_PROVIDED RECORDS:_

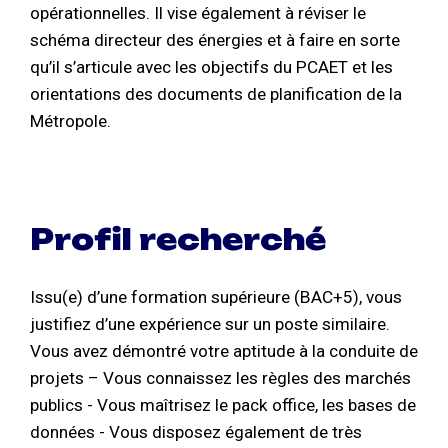
opérationnelles. Il vise également à réviser le
schéma directeur des énergies et à faire en sorte
qu’il s’articule avec les objectifs du PCAET et les
orientations des documents de planification de la
Métropole.
Profil recherché
Issu(e) d’une formation supérieure (BAC+5), vous
justifiez d’une expérience sur un poste similaire.
Vous avez démontré votre aptitude à la conduite de
projets – Vous connaissez les règles des marchés
publics - Vous maîtrisez le pack office, les bases de
données - Vous disposez également de très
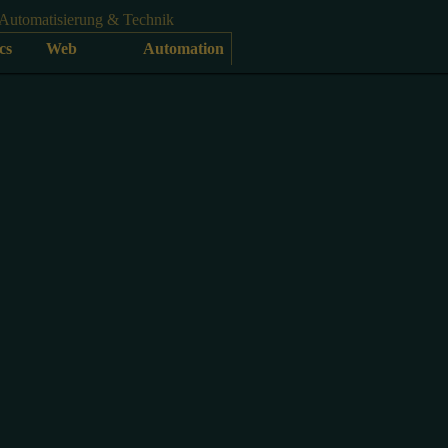
Automatisierung & Technik
cs
Web
Automation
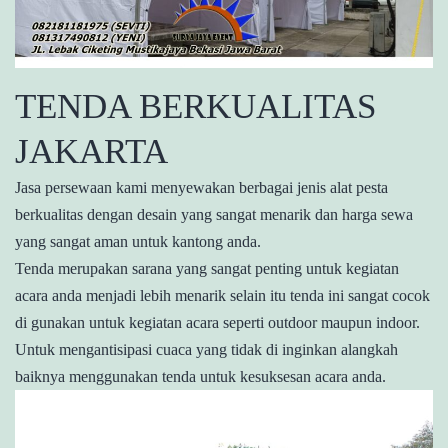
TENDA BERKUALITAS
JAKARTA
Jasa persewaan kami menyewakan berbagai jenis alat pesta
berkualitas dengan desain yang sangat menarik dan harga sewa
yang sangat aman untuk kantong anda.
Tenda merupakan sarana yang sangat penting untuk kegiatan
acara anda menjadi lebih menarik selain itu tenda ini sangat cocok
di gunakan untuk kegiatan acara seperti outdoor maupun indoor.
Untuk mengantisipasi cuaca yang tidak di inginkan alangkah
baiknya menggunakan tenda untuk kesuksesan acara anda.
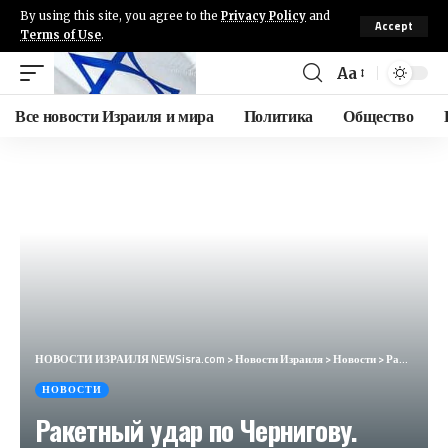
By using this site, you agree to the
Privacy Policy
and
Accept
Terms of Use
.
Aa
Все новости Израиля и мира
Политика
Общество
НОВОСТИ ИЗРАИЛЯ NEWSisra.com
>
Новости Израиля
>
Новости
>
Ракетный удар по Чернигову. Дуров о давлении на Telegram. ЕС отговаривает Израиль от ответа Ирану
НОВОСТИ
Ракетный удар по Чернигову.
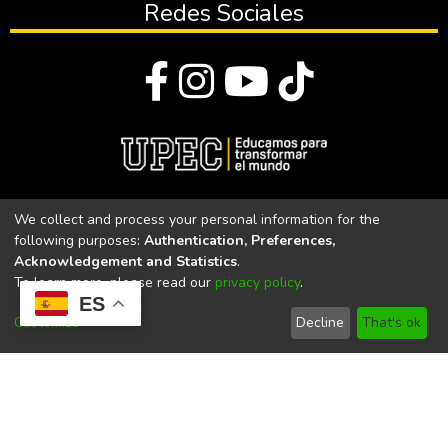
Redes Sociales
© Todos los derechos reservados 2023
We collect and process your personal information for the
following purposes:
Authentication, Preferences,
Universidad Politécnica Estatal del Carchi
Acknowledgement and Statistics
.
To learn more, please read our
privacy policy
.
Universidad Politécnica Estatal del Carchi | Acreditada por el
ES
CACES Resolución N°. 160-SE-33-CACES-2020
Customize
Decline
That's ok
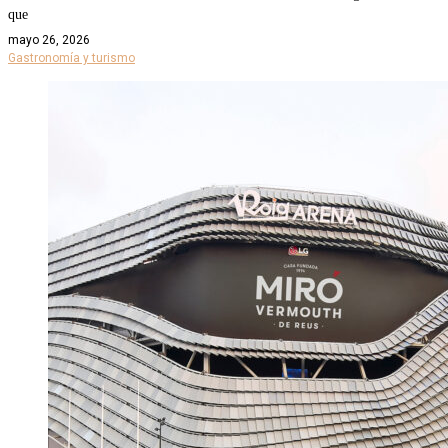
que
mayo 26, 2026
Gastronomía y turismo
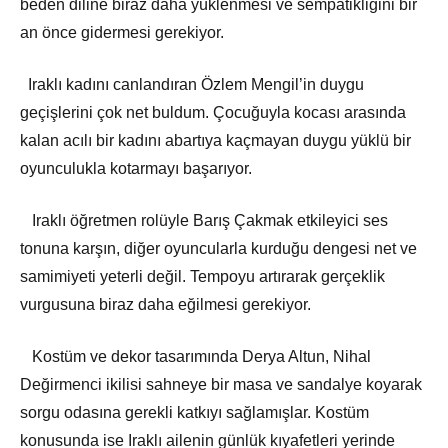
beden diline biraz daha yüklenmesi ve sempatikliğini bir
an önce gidermesi gerekiyor.
Iraklı kadını canlandıran Özlem Mengil’in duygu
geçişlerini çok net buldum. Çocuğuyla kocası arasında
kalan acılı bir kadını abartıya kaçmayan duygu yüklü bir
oyunculukla kotarmayı başarıyor.
Iraklı öğretmen rolüyle Barış Çakmak etkileyici ses
tonuna karşın, diğer oyuncularla kurduğu dengesi net ve
samimiyeti yeterli değil. Tempoyu artırarak gerçeklik
vurgusuna biraz daha eğilmesi gerekiyor.
Kostüm ve dekor tasarımında Derya Altun, Nihal
Değirmenci ikilisi sahneye bir masa ve sandalye koyarak
sorgu odasına gerekli katkıyı sağlamışlar. Kostüm
konusunda ise Iraklı ailenin günlük kıyafetleri yerinde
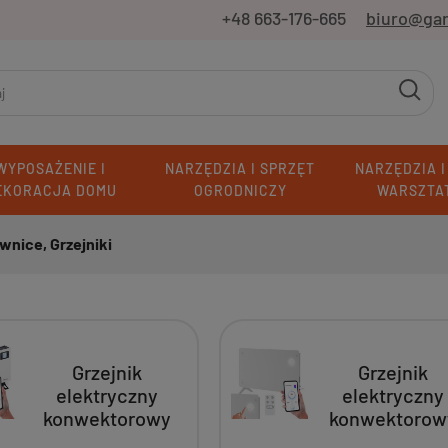
+48 663-176-665
biuro@ga
WYPOSAŻENIE I
NARZĘDZIA I SPRZĘT
NARZĘDZIA I
EKORACJA DOMU
OGRODNICZY
WARSZTA
wnice, Grzejniki
Grzejnik
Grzejnik
elektryczny
elektryczny
konwektorowy
konwektorow
2000W termostat,
szklany 200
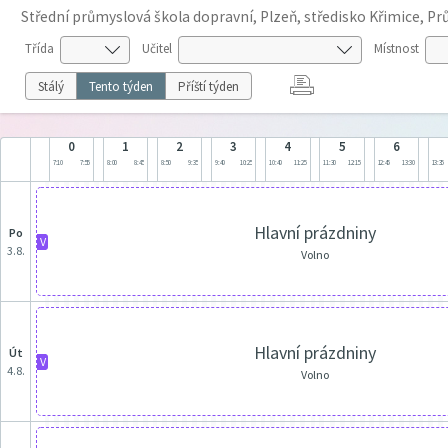
Střední průmyslová škola dopravní, Plzeň, středisko Křimice, P
Třída
Učitel
Místnost
Stálý
Tento týden
Příští týden
0
1
2
3
4
5
6
7:10
7:55
8:00
8:45
8:50
9:35
9:40
10:25
10:40
11:25
11:30
12:15
12:45
13:30
13:35
Hlavní prázdniny
po
V
3.8.
Volno
Hlavní prázdniny
út
V
4.8.
Volno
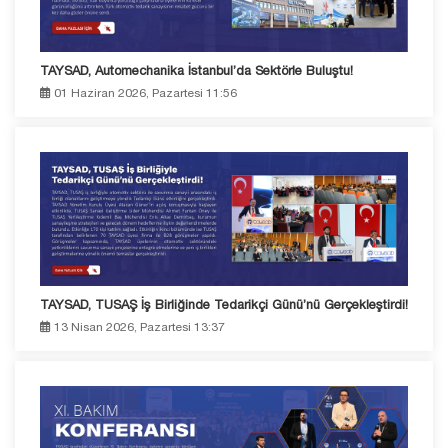
TAYSAD, Automechanika İstanbul’da Sektörle Buluştu!
01 Haziran 2026, Pazartesi 11:56
TAYSAD, TUSAŞ İş Birliğinde Tedarikçi Günü’nü Gerçekleştirdi!
13 Nisan 2026, Pazartesi 13:37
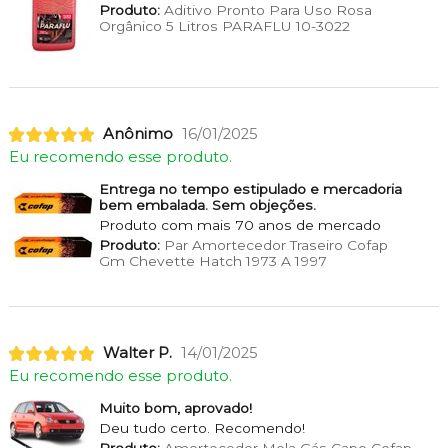
Produto:
Aditivo Pronto Para Uso Rosa
Orgânico 5 Litros PARAFLU 10-3022
Anônimo
16/01/2025
Eu recomendo esse produto.
Entrega no tempo estipulado e mercadoria
bem embalada. Sem objeções.
Produto com mais 70 anos de mercado
Produto:
Par Amortecedor Traseiro Cofap
Gm Chevette Hatch 1973 A 1997
Walter P.
14/01/2025
Eu recomendo esse produto.
Muito bom, aprovado!
Deu tudo certo. Recomendo!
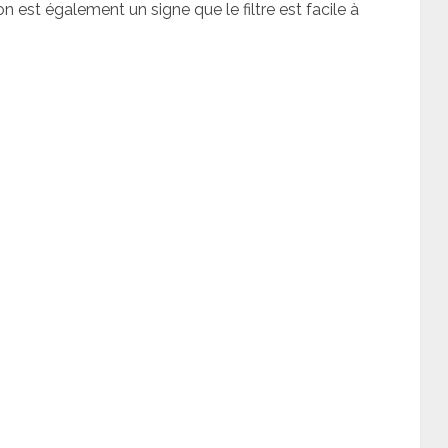
ion est également un signe que le filtre est facile à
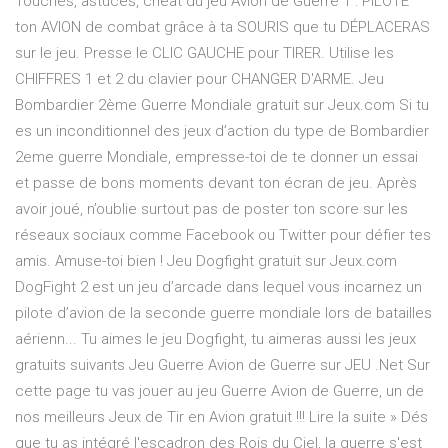
Touches, astuces, cheat du jeu Avion de Guerre 1 : PILOTE
ton AVION de combat grâce à ta SOURIS que tu DÉPLACERAS
sur le jeu. Presse le CLIC GAUCHE pour TIRER. Utilise les
CHIFFRES 1 et 2 du clavier pour CHANGER D'ARME. Jeu
Bombardier 2ème Guerre Mondiale gratuit sur Jeux.com Si tu
es un inconditionnel des jeux d’action du type de Bombardier
2eme guerre Mondiale, empresse-toi de te donner un essai
et passe de bons moments devant ton écran de jeu. Après
avoir joué, n’oublie surtout pas de poster ton score sur les
réseaux sociaux comme Facebook ou Twitter pour défier tes
amis. Amuse-toi bien ! Jeu Dogfight gratuit sur Jeux.com
DogFight 2 est un jeu d’arcade dans lequel vous incarnez un
pilote d’avion de la seconde guerre mondiale lors de batailles
aérienn... Tu aimes le jeu Dogfight, tu aimeras aussi les jeux
gratuits suivants Jeu Guerre Avion de Guerre sur JEU .Net Sur
cette page tu vas jouer au jeu Guerre Avion de Guerre, un de
nos meilleurs Jeux de Tir en Avion gratuit !!! Lire la suite » Dés
que tu as intégré l'escadron des Rois du Ciel, la guerre s'est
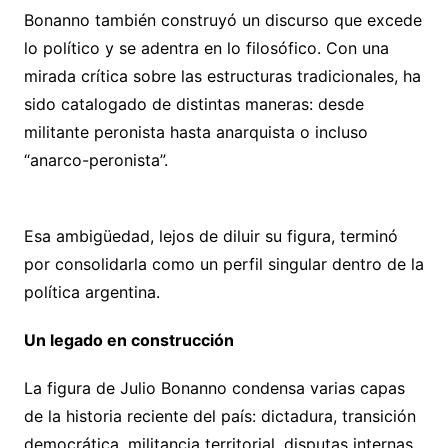
Bonanno también construyó un discurso que excede
lo político y se adentra en lo filosófico. Con una
mirada crítica sobre las estructuras tradicionales, ha
sido catalogado de distintas maneras: desde
militante peronista hasta anarquista o incluso
“anarco-peronista”.
Esa ambigüedad, lejos de diluir su figura, terminó
por consolidarla como un perfil singular dentro de la
política argentina.
Un legado en construcción
La figura de Julio Bonanno condensa varias capas
de la historia reciente del país: dictadura, transición
democrática, militancia territorial, disputas internas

_WHAT YOU NEED TO DO:_ Copy the material between the lines holding "beden diline biraz" and "szklany 200", inclusive, swapping "sandalye" for "tabure" and changing nothing else. Leave the pictures out.

_OUTPUT:_
beden diline biraz daha yüklenmesi ve sempatikliğini bir
an önce gidermesi gerekiyor.
Iraklı kadını canlandıran Özlem Mengil’in duygu
geçişlerini çok net buldum. Çocuğuyla kocası arasında
kalan acılı bir kadını abartıya kaçmayan duygu yüklü bir
oyunculukla kotarmayı başarıyor.
Iraklı öğretmen rolüyle Barış Çakmak etkileyici ses
tonuna karşın, diğer oyuncularla kurduğu dengesi net ve
samimiyeti yeterli değil. Tempoyu artırarak gerçeklik
vurgusuna biraz daha eğilmesi gerekiyor.
Kostüm ve dekor tasarımında Derya Altun, Nihal
Değirmenci ikilisi sahneye bir masa ve tabure koyarak
sorgu odasına gerekli katkıyı sağlamışlar. Kostüm
konusunda ise Iraklı ailenin günlük kıyafetleri yerinde
+48 663-176-665
biuro@ga
WYPOSAŻENIE I
NARZĘDZIA I SPRZĘT
NARZĘDZIA I
EKORACJA DOMU
OGRODNICZY
WARSZTA
wnice, Grzejniki
Grzejnik
Grzejnik
elektryczny
elektryczny
konwektorowy
konwektorow
2000W termostat,
szklany 200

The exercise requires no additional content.